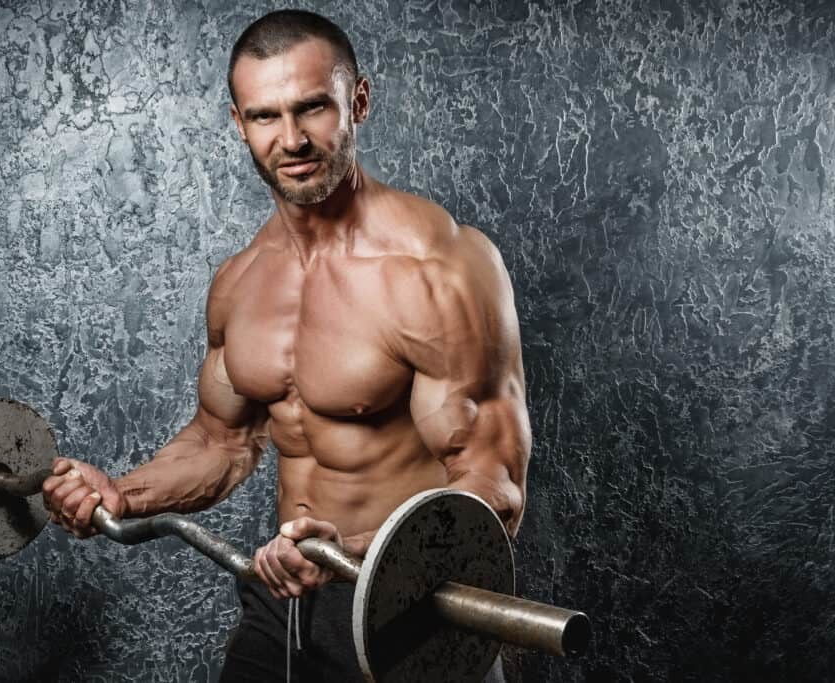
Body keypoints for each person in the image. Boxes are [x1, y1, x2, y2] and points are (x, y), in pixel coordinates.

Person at [42, 9, 531, 682]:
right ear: (238, 124)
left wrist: (352, 551)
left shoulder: (437, 268)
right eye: (265, 116)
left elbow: (492, 487)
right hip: (283, 605)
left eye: (312, 109)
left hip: (412, 610)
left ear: (357, 100)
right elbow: (222, 444)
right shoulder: (241, 282)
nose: (292, 138)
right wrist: (124, 493)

§ §

→ **Work to be completed**
This task calls for an exact reproduction of the lines that start at the one containing "right eye: (265, 116)" and continue to the end of the entries above.

→ **Expected answer**
right eye: (265, 116)
left elbow: (492, 487)
right hip: (283, 605)
left eye: (312, 109)
left hip: (412, 610)
left ear: (357, 100)
right elbow: (222, 444)
right shoulder: (241, 282)
nose: (292, 138)
right wrist: (124, 493)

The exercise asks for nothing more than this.